_Task item_. Each entry should be printed exactly, with its images omitted.

_Records for processing_.

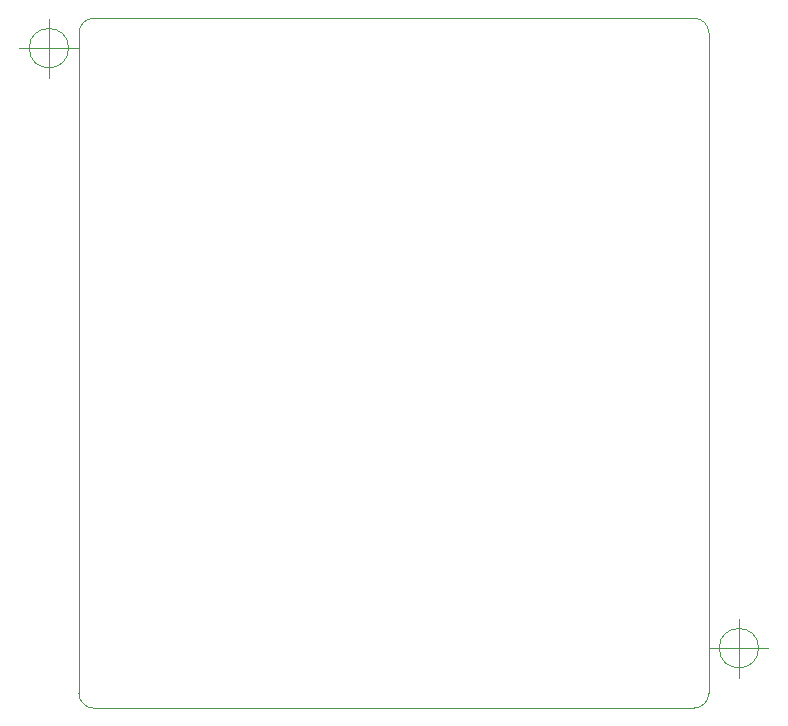
<source format=gm1>
G04 #@! TF.GenerationSoftware,KiCad,Pcbnew,6.0.9-8da3e8f707~116~ubuntu20.04.1*
G04 #@! TF.CreationDate,2022-12-06T17:06:51+01:00*
G04 #@! TF.ProjectId,iqdac,69716461-632e-46b6-9963-61645f706362,rev?*
G04 #@! TF.SameCoordinates,Original*
G04 #@! TF.FileFunction,Profile,NP*
%FSLAX46Y46*%
G04 Gerber Fmt 4.6, Leading zero omitted, Abs format (unit mm)*
G04 Created by KiCad (PCBNEW 6.0.9-8da3e8f707~116~ubuntu20.04.1) date 2022-12-06 17:06:51*
%MOMM*%
%LPD*%
G01*
G04 APERTURE LIST*
G04 #@! TA.AperFunction,Profile*
%ADD10C,0.100000*%
G04 #@! TD*
G04 APERTURE END LIST*
D10*
X134620000Y-107950000D02*
G75*
G03*
X135890000Y-109220000I1270000J0D01*
G01*
X134620000Y-52070000D02*
X134620000Y-107950000D01*
X187960000Y-52070000D02*
G75*
G03*
X186690000Y-50800000I-1270000J0D01*
G01*
X186690000Y-50800000D02*
X135890000Y-50800000D01*
X187960000Y-107950000D02*
X187960000Y-52070000D01*
X135890000Y-109220000D02*
X186690000Y-109220000D01*
X186690000Y-109220000D02*
G75*
G03*
X187960000Y-107950000I0J1270000D01*
G01*
X135890000Y-50800000D02*
G75*
G03*
X134620000Y-52070000I0J-1270000D01*
G01*
X133746666Y-53340000D02*
G75*
G03*
X133746666Y-53340000I-1666666J0D01*
G01*
X129580000Y-53340000D02*
X134580000Y-53340000D01*
X132080000Y-50840000D02*
X132080000Y-55840000D01*
X192166666Y-104140000D02*
G75*
G03*
X192166666Y-104140000I-1666666J0D01*
G01*
X188000000Y-104140000D02*
X193000000Y-104140000D01*
X190500000Y-101640000D02*
X190500000Y-106640000D01*
M02*

</source>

_Expected answer_.
<source format=gm1>
G04 #@! TF.GenerationSoftware,KiCad,Pcbnew,6.0.9-8da3e8f707~116~ubuntu20.04.1*
G04 #@! TF.CreationDate,2022-12-06T17:06:51+01:00*
G04 #@! TF.ProjectId,iqdac,69716461-632e-46b6-9963-61645f706362,rev?*
G04 #@! TF.SameCoordinates,Original*
G04 #@! TF.FileFunction,Profile,NP*
%FSLAX46Y46*%
G04 Gerber Fmt 4.6, Leading zero omitted, Abs format (unit mm)*
G04 Created by KiCad (PCBNEW 6.0.9-8da3e8f707~116~ubuntu20.04.1) date 2022-12-06 17:06:51*
%MOMM*%
%LPD*%
G01*
G04 APERTURE LIST*
G04 #@! TA.AperFunction,Profile*
%ADD10C,0.100000*%
G04 #@! TD*
G04 APERTURE END LIST*
D10*
X134620000Y-107950000D02*
G75*
G03*
X135890000Y-109220000I1270000J0D01*
G01*
X134620000Y-52070000D02*
X134620000Y-107950000D01*
X187960000Y-52070000D02*
G75*
G03*
X186690000Y-50800000I-1270000J0D01*
G01*
X186690000Y-50800000D02*
X135890000Y-50800000D01*
X187960000Y-107950000D02*
X187960000Y-52070000D01*
X135890000Y-109220000D02*
X186690000Y-109220000D01*
X186690000Y-109220000D02*
G75*
G03*
X187960000Y-107950000I0J1270000D01*
G01*
X135890000Y-50800000D02*
G75*
G03*
X134620000Y-52070000I0J-1270000D01*
G01*
X133746666Y-53340000D02*
G75*
G03*
X133746666Y-53340000I-1666666J0D01*
G01*
X129580000Y-53340000D02*
X134580000Y-53340000D01*
X132080000Y-50840000D02*
X132080000Y-55840000D01*
X192166666Y-104140000D02*
G75*
G03*
X192166666Y-104140000I-1666666J0D01*
G01*
X188000000Y-104140000D02*
X193000000Y-104140000D01*
X190500000Y-101640000D02*
X190500000Y-106640000D01*
M02*

</source>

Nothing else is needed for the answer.